(SELECTED EXCERPT)

Type: Package
Title: Set Data Visualization Using Hierarchies
Version: 1.0.4
Author: Thomas Lin Pedersen
Maintainer: Thomas Lin Pedersen <thomasp85@gmail.com>
Description: Pure set data visualization approaches are often limited in scalability due to the combinatorial explosion of distinct set families as the number of sets under investigation increases. hierarchicalSets applies a set centric hierarchical clustering of the sets under investigation and uses this hierarchy as a basis for a range of scalable visual representations. hierarchicalSets is especially well suited for collections of sets that describe comparable comparable entities as it relies on the sets to have a meaningful relational structure.
License: MIT + file LICENSE
Encoding: UTF-8
LazyData: TRUE
Depends: R (≥ 3.2.0)
Imports: ggdendro, ggplot2 (≥ 2.2.0), stats, Rcpp, scales, Matrix, MASS, RColorBrewer, gtable, grDevices, methods, utils, viridis, patchwork
RoxygenNote: 7.2.3
Collate: 'RcppExports.R' 'geom_rect2.R' 'hSet.R' 'hierarchicalSet.R' 'hierarchicalSets-package.R' 'twitter.R' 'visuals.R'
LinkingTo: Rcpp
NeedsCompilation: yes
Packaged: 2023-04-24 09:38:29 UTC; thomas
Repository: CRAN
Date/Publication: 2023-04-24 12:50:02 UTC

Getters for HierarchicalSet objects

Description

These utility functions makes it easy to extract raw information from a HierarchicalSet object.

Usage

sets(x)

clusters(x)

set_names(x)

element_names(x)

n_sets(x)

n_elements(x)

n_clusters(x)

cluster_sizes(x)

set_sizes(x)

cluster_members(x)

set_membership(x)

Arguments

x

A HierarchicalSet object

Details

sets Returns a ngCMatrix with sets as columns and elements as rows.

clusters returns a list of dendrograms with the clustering in the HierarchicalSet object

set_names returns a character vector with the names of the sets.

(End SELECTED EXCERPT)
(SUPPLIED MATERIAL)

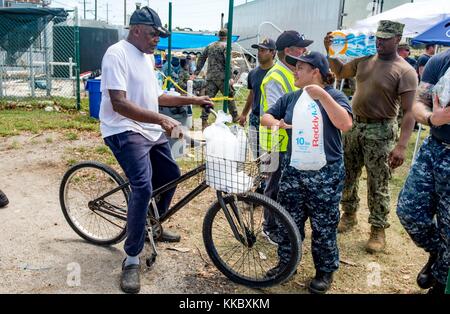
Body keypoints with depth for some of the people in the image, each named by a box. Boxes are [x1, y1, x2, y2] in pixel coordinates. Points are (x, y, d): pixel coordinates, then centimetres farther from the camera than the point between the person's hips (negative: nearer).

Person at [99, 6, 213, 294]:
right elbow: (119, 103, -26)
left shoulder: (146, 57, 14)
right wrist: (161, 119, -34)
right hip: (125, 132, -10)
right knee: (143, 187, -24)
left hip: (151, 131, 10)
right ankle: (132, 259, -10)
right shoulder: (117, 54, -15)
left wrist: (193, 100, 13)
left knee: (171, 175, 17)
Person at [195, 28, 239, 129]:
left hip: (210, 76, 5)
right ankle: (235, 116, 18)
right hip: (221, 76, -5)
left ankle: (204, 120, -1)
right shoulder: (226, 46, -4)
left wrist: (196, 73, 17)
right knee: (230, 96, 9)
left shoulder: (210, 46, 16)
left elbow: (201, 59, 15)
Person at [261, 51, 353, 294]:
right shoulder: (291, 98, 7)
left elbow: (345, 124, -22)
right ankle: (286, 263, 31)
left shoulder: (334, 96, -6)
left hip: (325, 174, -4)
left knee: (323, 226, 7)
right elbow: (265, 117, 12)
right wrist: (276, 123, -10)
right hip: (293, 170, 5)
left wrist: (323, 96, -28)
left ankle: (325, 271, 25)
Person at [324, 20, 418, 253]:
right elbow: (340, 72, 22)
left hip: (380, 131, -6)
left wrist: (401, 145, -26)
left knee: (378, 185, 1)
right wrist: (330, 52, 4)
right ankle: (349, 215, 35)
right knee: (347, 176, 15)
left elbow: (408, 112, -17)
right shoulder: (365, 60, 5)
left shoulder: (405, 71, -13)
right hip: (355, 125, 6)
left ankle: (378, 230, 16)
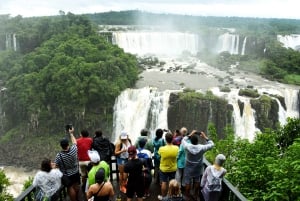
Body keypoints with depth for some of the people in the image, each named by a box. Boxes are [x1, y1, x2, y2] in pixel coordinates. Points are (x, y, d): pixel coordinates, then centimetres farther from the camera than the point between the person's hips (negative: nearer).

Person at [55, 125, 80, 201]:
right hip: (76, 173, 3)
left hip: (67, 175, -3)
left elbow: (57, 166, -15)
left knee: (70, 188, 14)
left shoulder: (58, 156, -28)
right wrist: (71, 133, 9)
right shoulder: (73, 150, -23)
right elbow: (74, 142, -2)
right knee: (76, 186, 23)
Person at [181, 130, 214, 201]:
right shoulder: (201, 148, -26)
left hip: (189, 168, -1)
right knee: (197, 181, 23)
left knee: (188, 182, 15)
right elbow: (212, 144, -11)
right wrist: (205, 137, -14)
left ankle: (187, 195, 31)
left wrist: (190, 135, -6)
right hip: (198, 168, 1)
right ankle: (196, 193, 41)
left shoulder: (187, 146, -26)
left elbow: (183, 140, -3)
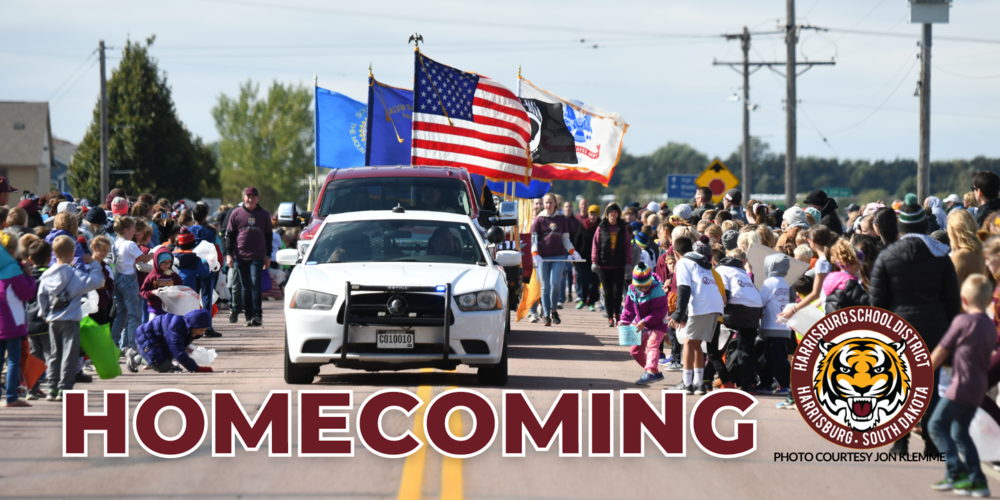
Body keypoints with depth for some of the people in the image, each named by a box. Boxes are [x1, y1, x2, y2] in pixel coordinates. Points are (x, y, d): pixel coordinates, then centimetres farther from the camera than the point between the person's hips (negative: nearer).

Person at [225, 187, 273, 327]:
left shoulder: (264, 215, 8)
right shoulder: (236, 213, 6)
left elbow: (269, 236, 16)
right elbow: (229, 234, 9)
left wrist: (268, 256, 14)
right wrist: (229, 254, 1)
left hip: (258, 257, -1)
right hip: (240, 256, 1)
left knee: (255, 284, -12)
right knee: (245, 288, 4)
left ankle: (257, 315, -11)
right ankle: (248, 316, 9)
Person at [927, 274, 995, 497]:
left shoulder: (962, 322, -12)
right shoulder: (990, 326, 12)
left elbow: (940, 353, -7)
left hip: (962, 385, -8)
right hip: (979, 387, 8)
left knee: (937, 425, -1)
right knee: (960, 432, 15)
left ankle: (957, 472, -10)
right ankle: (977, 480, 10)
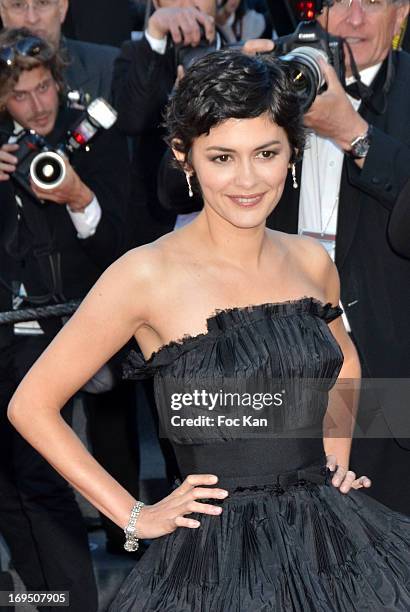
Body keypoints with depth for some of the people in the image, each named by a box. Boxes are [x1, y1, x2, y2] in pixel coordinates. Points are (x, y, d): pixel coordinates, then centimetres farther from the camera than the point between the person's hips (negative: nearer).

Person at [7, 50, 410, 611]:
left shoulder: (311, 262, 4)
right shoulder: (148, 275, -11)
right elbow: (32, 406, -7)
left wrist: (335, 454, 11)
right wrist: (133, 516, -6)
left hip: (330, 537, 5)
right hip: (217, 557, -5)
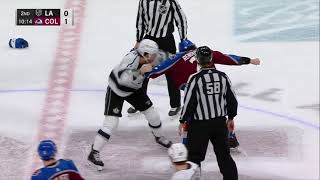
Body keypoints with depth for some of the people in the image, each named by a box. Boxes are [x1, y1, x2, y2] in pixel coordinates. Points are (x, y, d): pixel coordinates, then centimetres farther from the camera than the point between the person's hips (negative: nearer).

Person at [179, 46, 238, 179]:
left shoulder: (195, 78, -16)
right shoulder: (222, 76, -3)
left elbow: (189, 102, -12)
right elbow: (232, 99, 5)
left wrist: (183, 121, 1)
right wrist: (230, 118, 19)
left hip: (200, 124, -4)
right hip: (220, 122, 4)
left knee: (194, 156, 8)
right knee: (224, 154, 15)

(End SUPPLIED MATERIAL)
(SUPPLIED MATERIAL)

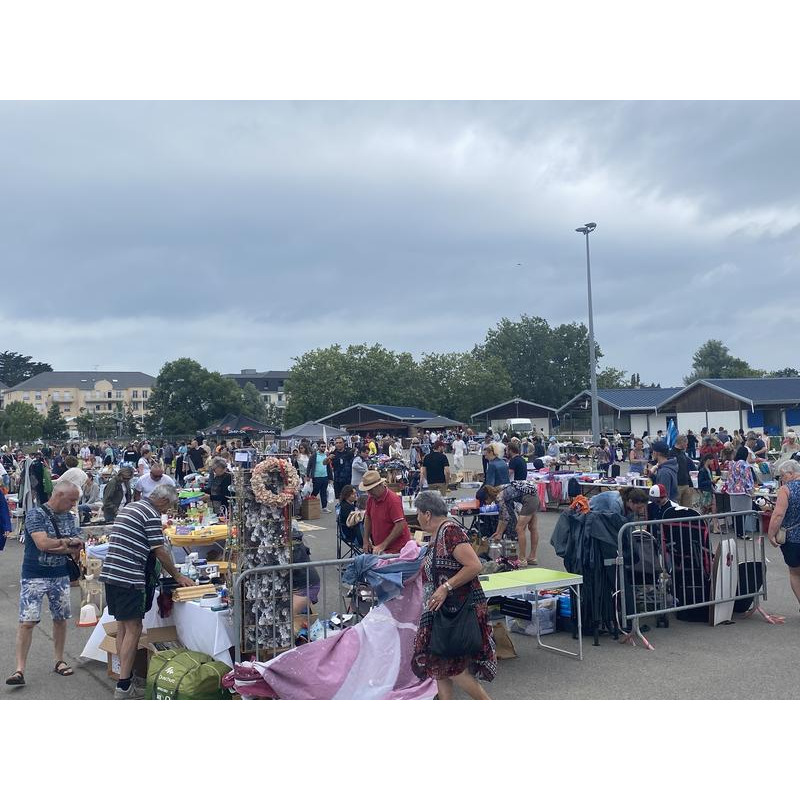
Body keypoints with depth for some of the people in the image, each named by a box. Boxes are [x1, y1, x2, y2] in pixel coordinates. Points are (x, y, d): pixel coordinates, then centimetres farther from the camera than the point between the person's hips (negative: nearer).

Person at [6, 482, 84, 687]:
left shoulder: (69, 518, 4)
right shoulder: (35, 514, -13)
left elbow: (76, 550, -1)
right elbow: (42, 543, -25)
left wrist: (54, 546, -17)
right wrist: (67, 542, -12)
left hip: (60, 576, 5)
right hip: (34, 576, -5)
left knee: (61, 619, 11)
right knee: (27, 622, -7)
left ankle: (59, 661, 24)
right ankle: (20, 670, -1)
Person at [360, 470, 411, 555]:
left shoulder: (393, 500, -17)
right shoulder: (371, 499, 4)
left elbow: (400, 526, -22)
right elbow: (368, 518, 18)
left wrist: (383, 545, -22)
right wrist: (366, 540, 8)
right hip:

(End SUPPLIED MATERIAL)
(SUPPLIED MATERIAL)

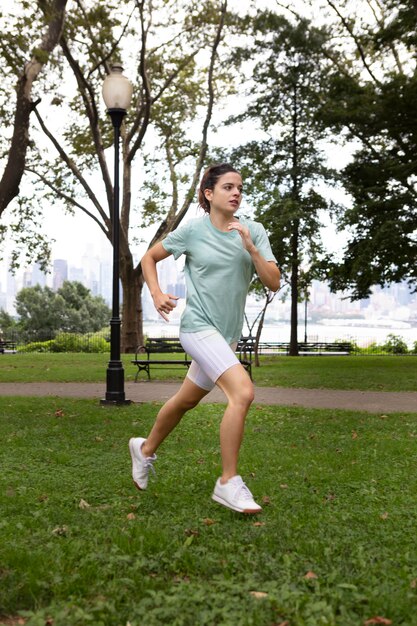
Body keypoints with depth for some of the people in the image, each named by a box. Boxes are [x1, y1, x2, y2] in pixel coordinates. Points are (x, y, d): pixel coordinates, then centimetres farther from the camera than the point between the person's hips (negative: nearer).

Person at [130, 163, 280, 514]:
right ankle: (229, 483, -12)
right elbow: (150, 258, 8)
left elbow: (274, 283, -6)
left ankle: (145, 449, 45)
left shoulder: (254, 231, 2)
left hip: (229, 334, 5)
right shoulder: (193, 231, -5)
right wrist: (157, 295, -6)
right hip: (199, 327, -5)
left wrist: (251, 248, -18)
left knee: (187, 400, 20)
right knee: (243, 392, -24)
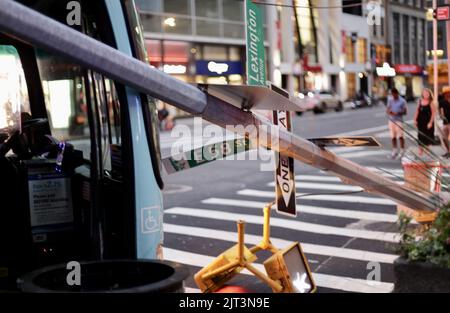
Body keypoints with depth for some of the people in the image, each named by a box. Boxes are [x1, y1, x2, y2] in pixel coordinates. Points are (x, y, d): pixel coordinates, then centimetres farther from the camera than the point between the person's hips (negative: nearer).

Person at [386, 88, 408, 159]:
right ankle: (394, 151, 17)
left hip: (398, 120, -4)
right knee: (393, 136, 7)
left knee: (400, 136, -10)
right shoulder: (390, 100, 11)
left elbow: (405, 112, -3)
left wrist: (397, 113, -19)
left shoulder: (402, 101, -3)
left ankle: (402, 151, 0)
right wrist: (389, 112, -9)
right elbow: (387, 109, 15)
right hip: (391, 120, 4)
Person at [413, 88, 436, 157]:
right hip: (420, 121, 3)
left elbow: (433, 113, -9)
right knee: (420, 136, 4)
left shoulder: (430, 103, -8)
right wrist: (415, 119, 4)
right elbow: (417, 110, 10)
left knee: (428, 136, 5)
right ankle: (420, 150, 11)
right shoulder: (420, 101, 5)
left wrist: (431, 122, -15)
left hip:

(End SUPPLIED MATERIAL)

EXERCISE TASKS =
• a. Condense the paragraph of the hierarchicalSets documentation that begins "Pure set data visualization approaches" into a short bulleted list that keeps its main facts.
• b. Return the passage of the hierarchicalSets documentation from "clusters returns a" up to and including "of the sets.", copied word for word.
The material has no connection to the hierarchicalSets documentation.

TASK ANSWERS =
• a.
- Pure set data visualization often scales poorly, because the number of distinct set families grows combinatorially as more sets are investigated.
- hierarchicalSets clusters the sets hierarchically in a set-centric way and uses that hierarchy as the basis for a range of scalable visual representations.
- It is especially well suited to collections of sets that describe comparable entities, since it relies on the sets having a meaningful relational structure.

• b.
clusters returns a list of dendrograms with the clustering in the HierarchicalSet object

set_names returns a character vector with the names of the sets.